• [Text block]:
>> START

Advanced ADAS platforms can use up to 12 or more cameras — along with radar, lidar and ultrasonic sensors — for safety capabilities such as 360-degree visibility, lane-keeping assist, traffic sign recognition and automatic emergency braking. Many vehicles also have interior cameras to monitor driver alertness. Autonomous vehicles are equipped with even more sensors, and the requirements for resolution and performance are growing across the board.

The new electronic features also require more, larger and higher-resolution displays. Digital cockpits with electronic gauge clusters, head-up displays and virtual mirrors using cameras outside the vehicle are already common. Central stack, passenger-side and rear-seat displays are undergoing continuous improvement to take advantage of growing cloud-based sources of entertainment, navigation and local information.

The research firm IHS Markit has predicted that by 2026, 34.1% of new passenger vehicles will have digital instrument clusters, and 41% of central stack displays will measure 9 inches or larger. IVI displays commonly exceed 12 inches in size, with resolutions as high as 3840×2160 pixels and increasing.

Technology advances add requirements

The proliferation of these components raises issues around network performance, complexity and safety.

Connecting more components to processors — over links that may span the whole vehicle — increases network complexity. Traditionally, each sensor or display unit has its own wiring to its associated ECU, adding to the weight and manufacturing cost of the wiring harness. Meanwhile, increasing resolution and frame rates for image capture and display challenge OEMs to provide more bandwidth on each link without adding wiring.

With the growth of safety-critical use cases, automotive interfaces require functional safety features to meet industry requirements, such as compliance with the ISO 26262 standard to achieve Automotive Safety Integrity Levels (ASIL) B through D. Connections between onboard sensors and ECUs need to be protected under all conditions, throughout the vehicle’s life, to prevent faulty or missing data from causing driver or vehicle errors. The same is true of links from ECUs to displays used in applications such as video feeds from backup and parking assistance cameras.

The power of standardization

A standardized approach to sensor and display connectivity can help manufacturers meet these requirements. It can eliminate expensive, time-consuming integration and testing of proprietary solutions, which can delay the introduction of new features. Interoperability based on standard interfaces also allows more new players to enter the market, giving OEMs more suppliers to choose from.

>> END

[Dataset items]
>> START

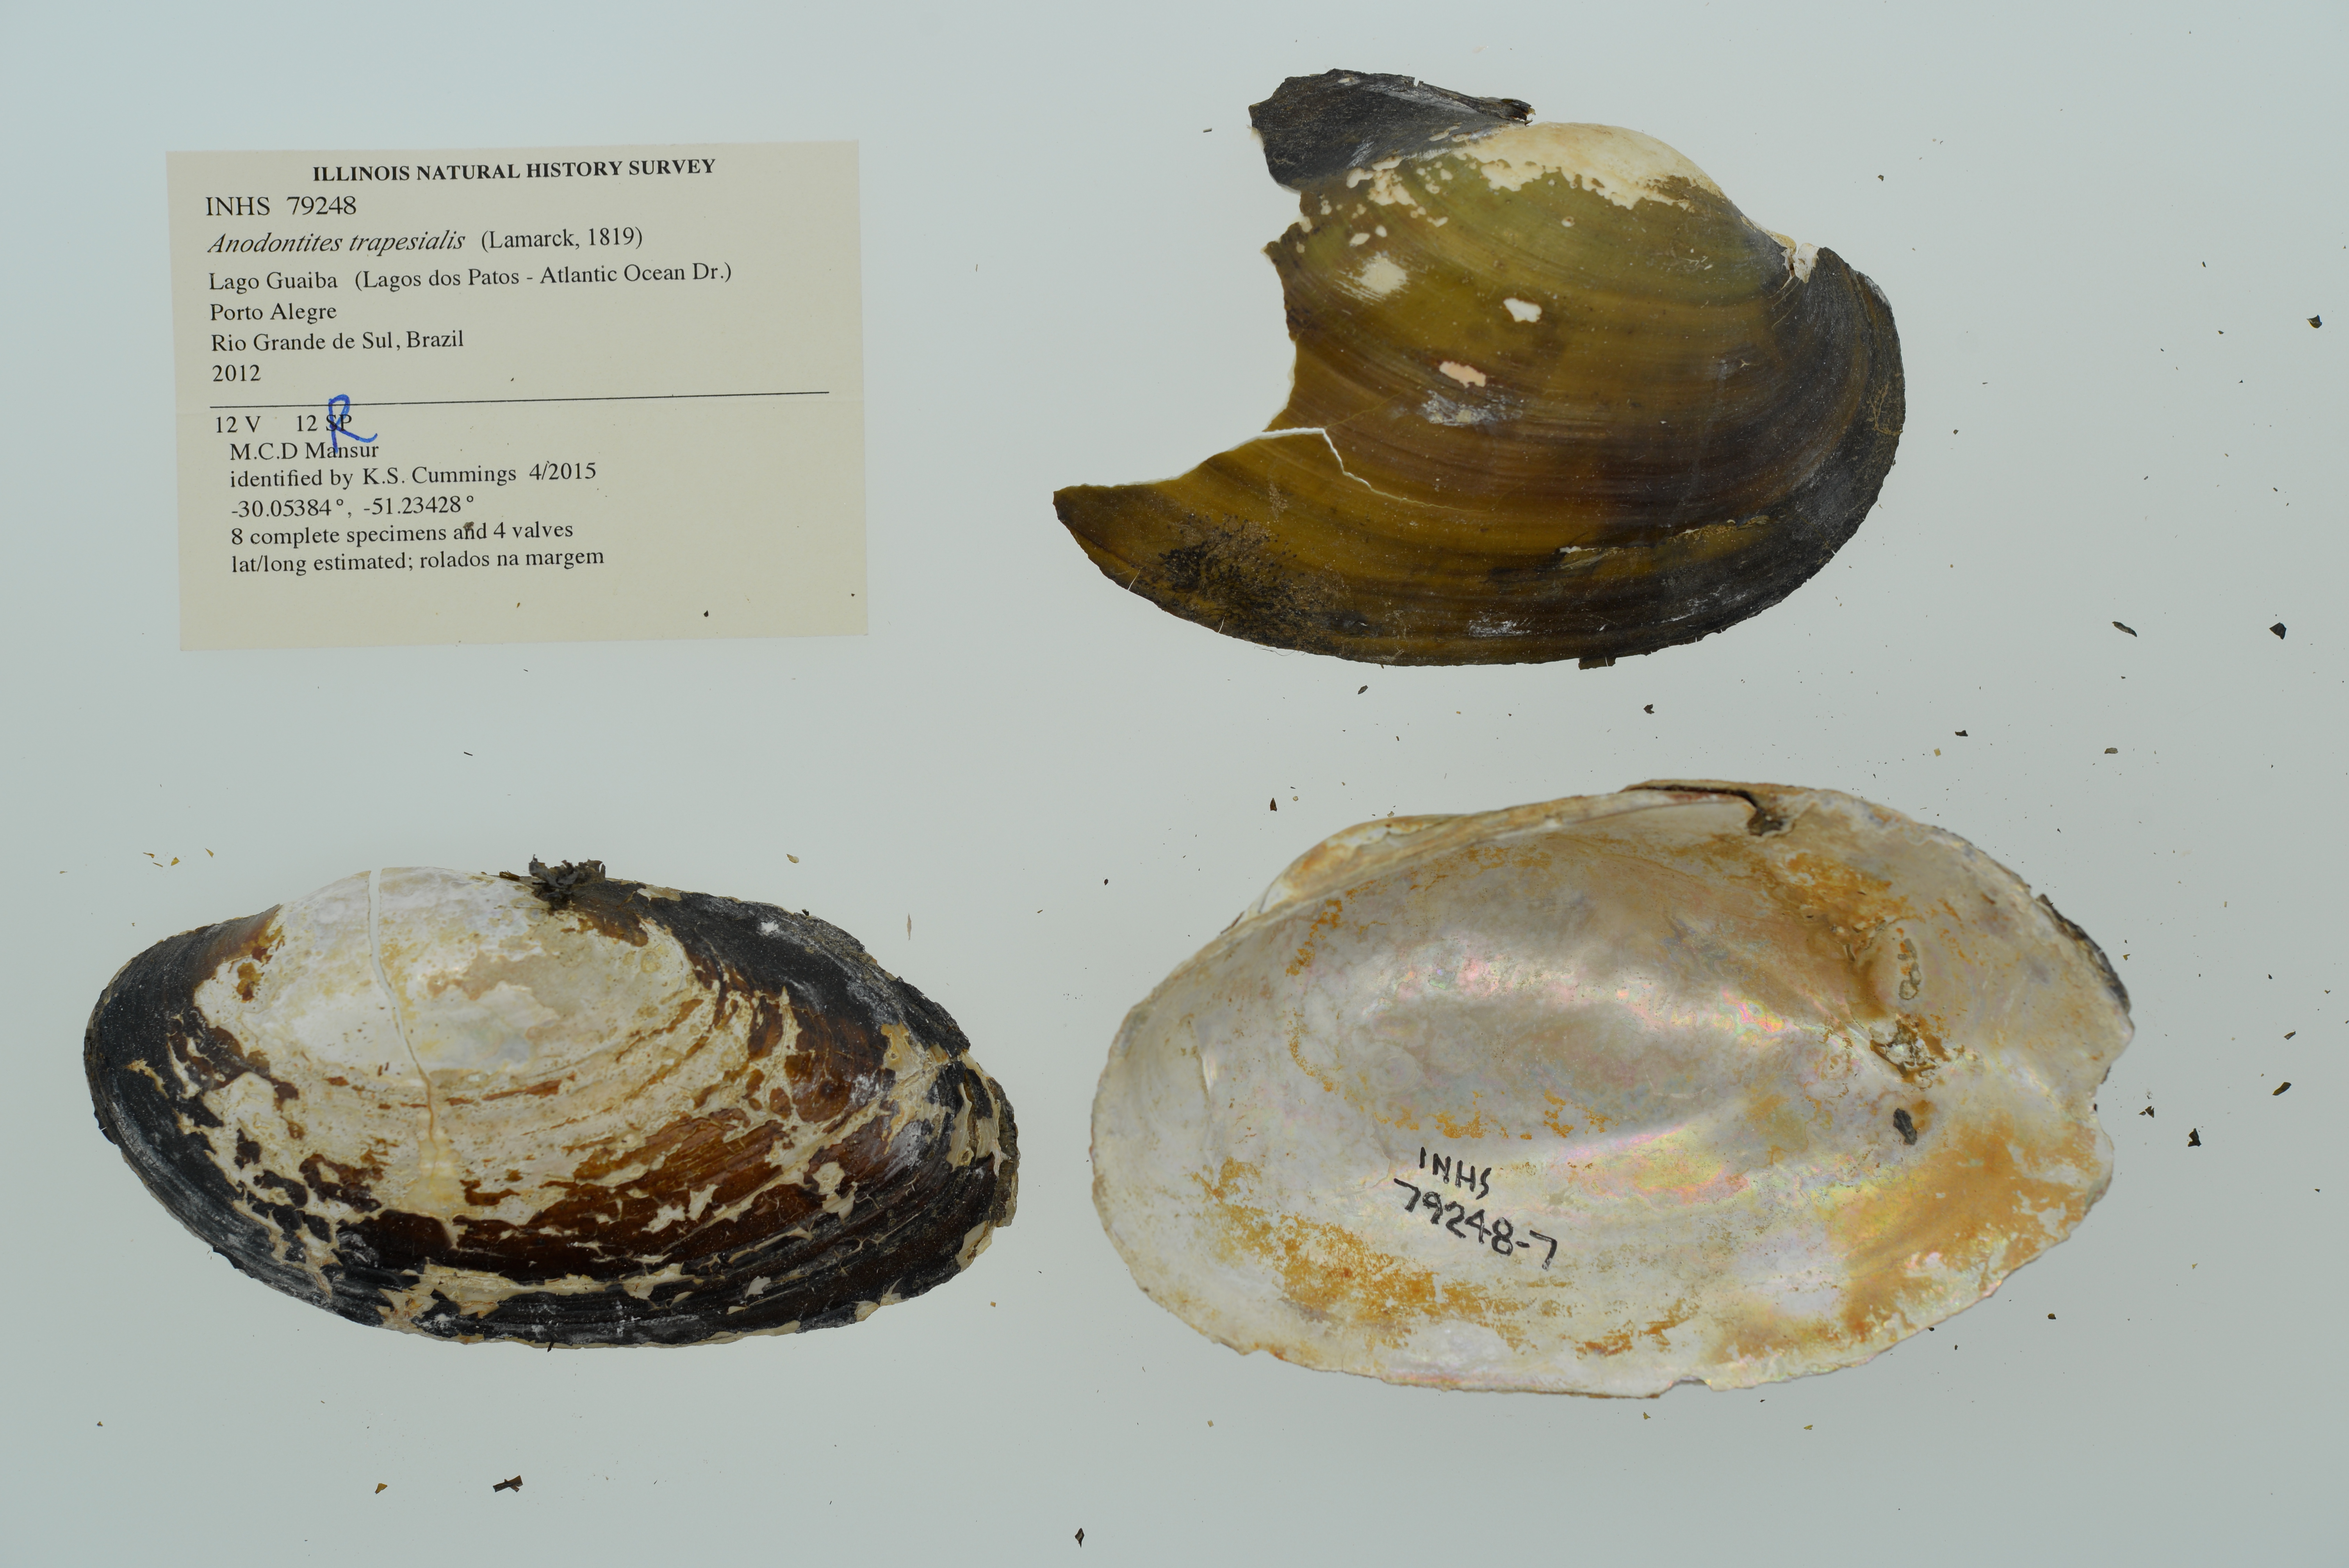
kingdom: Animalia
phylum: Mollusca
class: Bivalvia
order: Unionida
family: Mycetopodidae
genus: Anodontites
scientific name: Anodontites trapesialis
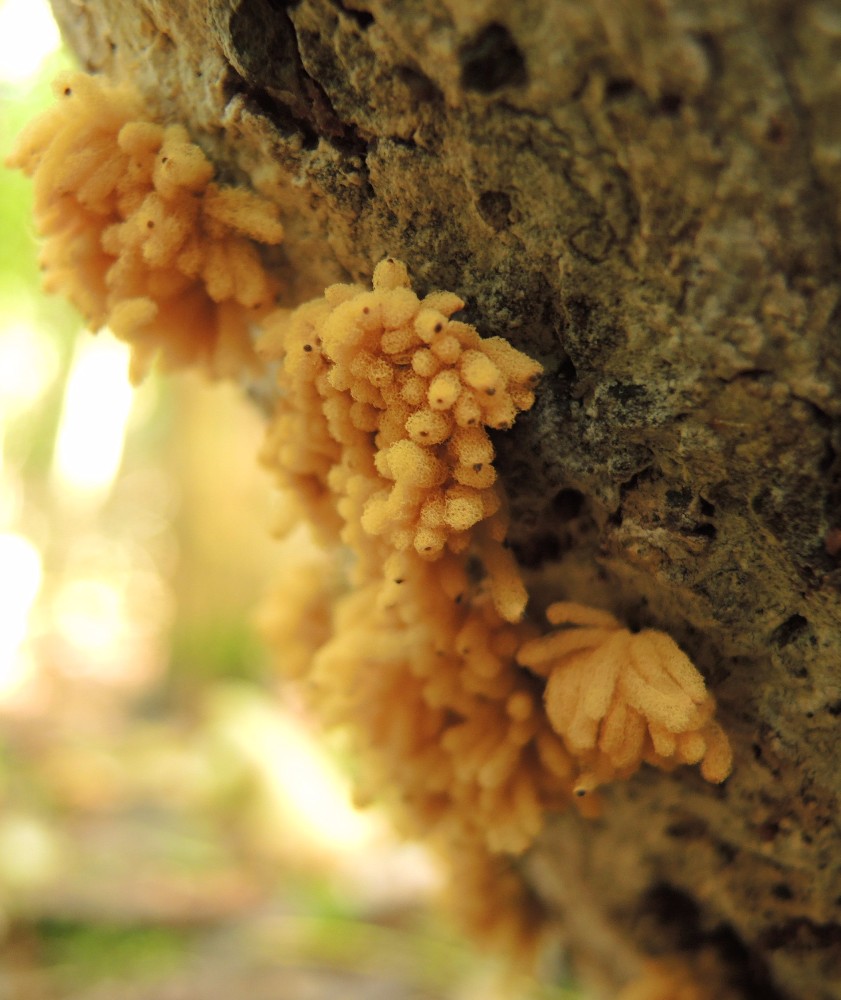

>> END

• [What you need to do]:
1 – Rewrite the part of the vehicle connectivity text that opens with the words containing "The research firm" and closes with "without adding wiring.", swapping "wiring harness" for "cable harness".
2 – Does the vehicle connectivity text support each statement below? Give yes or no for each, with the exact words of the text that decide it.
(a) IHS Markit predicted that by 2026, 41% of central stack displays will measure 9 inches or larger.
(b) Traditionally, all sensors and display units share a single wire to the ECU.
(c) Compliance with ISO 26262 is described as achieving ASIL A through D.
Rely solely on the vehicle connectivity text.

• [Responses to the tasks]:
1 –
The research firm IHS Markit has predicted that by 2026, 34.1% of new passenger vehicles will have digital instrument clusters, and 41% of central stack displays will measure 9 inches or larger. IVI displays commonly exceed 12 inches in size, with resolutions as high as 3840×2160 pixels and increasing.

Technology advances add requirements

The proliferation of these components raises issues around network performance, complexity and safety.

Connecting more components to processors — over links that may span the whole vehicle — increases network complexity. Traditionally, each sensor or display unit has its own wiring to its associated ECU, adding to the weight and manufacturing cost of the cable harness. Meanwhile, increasing resolution and frame rates for image capture and display challenge OEMs to provide more bandwidth on each link without adding wiring.

2 –
(a) Yes: "41% of central stack displays will measure 9 inches or larger."
(b) No: "each sensor or display unit has its own wiring to its associated ECU."
(c) No: "to achieve Automotive Safety Integrity Levels (ASIL) B through D."